Perhaps it’s been wise to leave such a beloved film untouched. (And yes, to all the grumpy critics who dismissed it as fluff upon its release, who moaned about the stereotyping of the husbands and the younger women who stole them, and who wanted a little more bite to the script: the film is almost universally beloved today.) We wouldn’t want, after all, to discover that the lightning-in-a-bottle chemistry between Midler (brash and frumpy at once), Keaton (buttoned-up and nervy), and Hawn (a wonderful mess as a struggling starlet) had somehow been lost. Nor that the film’s rousing message of female empowerment might have dulled with age, or that writer Robert Harling, here adapting Olivia Goldsmith’s book of the same name, might no longer be able to conjure such deliciousness as Elise’s riposte: “I do have feelings: I’m an actress—I have all of them!”
And lord knows how they’d top the sight and sound of Midler, Keaton, and Hawn, each suited up for war in white, belting out Lesley Gore’s “You Don’t Own Me.” Twice.
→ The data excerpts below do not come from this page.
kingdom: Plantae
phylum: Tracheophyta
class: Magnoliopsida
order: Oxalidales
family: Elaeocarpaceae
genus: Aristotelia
Turns out there’s a perfect reason for the lack of sequel to this near-perfect film (even we wish the subplot about the women’s shelter felt less throwaway), or, at least, a reason perfectly in keeping with the spirit of the movie. In 2017, Hawn told Total Film magazine that the three women had been offered the same paycheck for a sequel as they had been given for the original—no bump whatsoever—a deal almost unheard of for the stars of a hit film. Certainly unheard of for male stars of a hit film. “It was such an insult,” Hawn said. “It wasn’t about the money, it was about the respect.”
In a boss move worthy of a member of the First Wives Club, Hawn turned down the offer and did The Banger Sisters instead.